When herbalist Rosalee de la Forêt says chamomile doesn’t get the respect it deserves, she’s speaking from firsthand experience. She once accidentally let chamomile flowers steep too long in water and discovered an exceptionally potent drink for digestive issues. Suddenly, de la Forêt understood she’d been discounting chamomile.

“I always thought it was a cute little herb that’s sold in every coffee shop, but it wasn’t like real herbal medicine,” she told The Epoch Times. “I really got schooled on it. I made a very strong batch of it and felt how dramatic it was and its effects on digestive health.

I fell in love with chamomile and cannot live without it.” Calling herself a skeptic-turned-die-hard lover of chamomile, she now recommends the herb to nearly everyone. Chamomile contains bisabolol, an oil with anti-inflammatory, analgesic, antibacterial, anticancer, antibacterial, and antiseptic properties.

Bisabolol is capable of reducing pepsin, the digestive enzyme that can cause digestive issues.
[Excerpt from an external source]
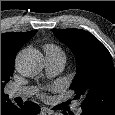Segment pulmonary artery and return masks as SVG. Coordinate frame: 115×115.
<instances>
[{"label": "pulmonary artery", "instance_id": "e3ab8cb5", "mask_svg": "<svg viewBox=\"0 0 115 115\" xmlns=\"http://www.w3.org/2000/svg\"><path fill=\"white\" fill-rule=\"evenodd\" d=\"M64 64H65L64 55L59 53H46L45 65L49 75L53 76L59 73L63 69ZM32 92L33 90L28 87H17V88H13L9 92V97L10 98L27 97L31 95ZM81 110L82 109L80 106H76L75 111L77 113H80Z\"/></svg>", "mask_w": 115, "mask_h": 115}]
</instances>
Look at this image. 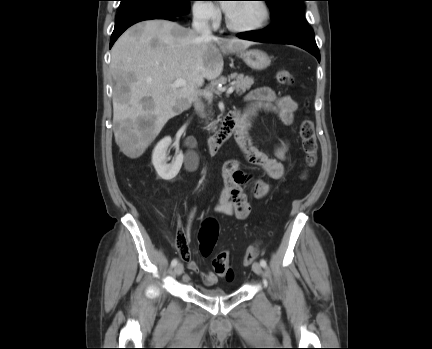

This could make chamomile an alternative treatment for stomach and upper intestinal symptoms, according to the review. Chamomile’s chemical makeup contains many terpenoids, plant compounds that act as antioxidants—meaning they reduces reactive oxygen species that are linked to disease.

Terpenoids are “anticancer, antimicrobial, anti-inflammatory, antioxidant, and antiallergic,” according to the review. Published in Chronic Disease Journal in 2023, the stu.